Il n’y a pas de bonne saison ni de bon âge pour abandonner ses enfants. La mère de Shoyu et Miso les laisse à son frère en hiver, alors qu’ils ont moins d’un an. Ignorant qui sont leurs vrais parents, ils grandissent dans un foyer sans amour. Les vers tiennent lieu de protéines. Comme ce sont des bouches à nourrir inutiles ils sont vendus à un cirque pour gagner leur croûte en tant que nouvelles « étrangetés » susceptibles d’attirer les badauds. On maximise ses profits comme on peut (et veut).
Et c’est là que l’autre côté du miroir se révèle : les « monstres » du cirque ont une histoire, ils forment une famille. Il y a un « nous » qui se forme face à « eux ». On jurerait presque que Nightmare Alley et Tomino la maudite puisent aux mêmes sources. Et il faudra des liens forts pour résister à la turpitude d’un monde où l’exploitation se joue dans bien des sphères, où les rêves d’ailleurs peuvent vous conduire dans des territoires plus dangereux encore et où la fabrique des monstres se révèle aussi terrible qu’on pouvait l’imaginer (et vive la mondialisation au passage !).

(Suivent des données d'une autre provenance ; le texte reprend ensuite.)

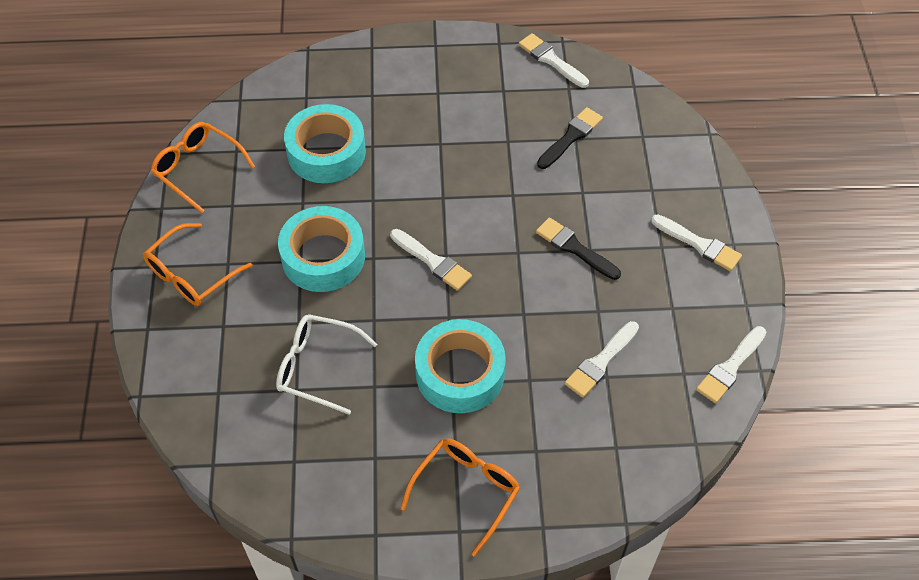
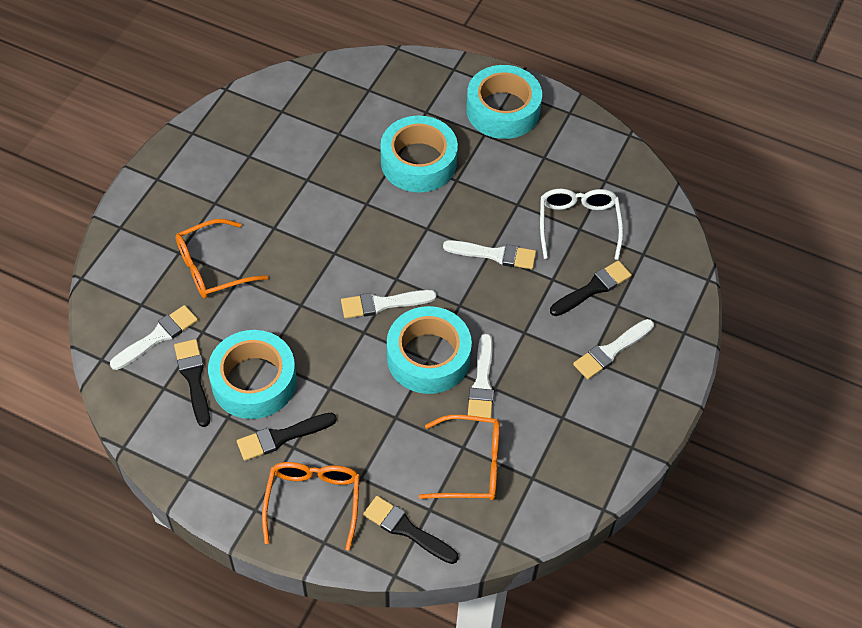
black brush: 2 -> 4
turquoise tape: 3 -> 4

Dans un entrelacs où religion, argent, commerce, mafia et industries culturelles se côtoient, Suehiro Maruo fait passer bien des épreuves à notre duo de jumeaux. Au risque de perdre en cours de route la trame du récit et de s’égarer le temps de quelques pages et chapitres pour mieux se recentrer sur un final où la note d’espoir conserve ce goût d’amertume et le regard ce strabisme si omniprésent chez Maruo.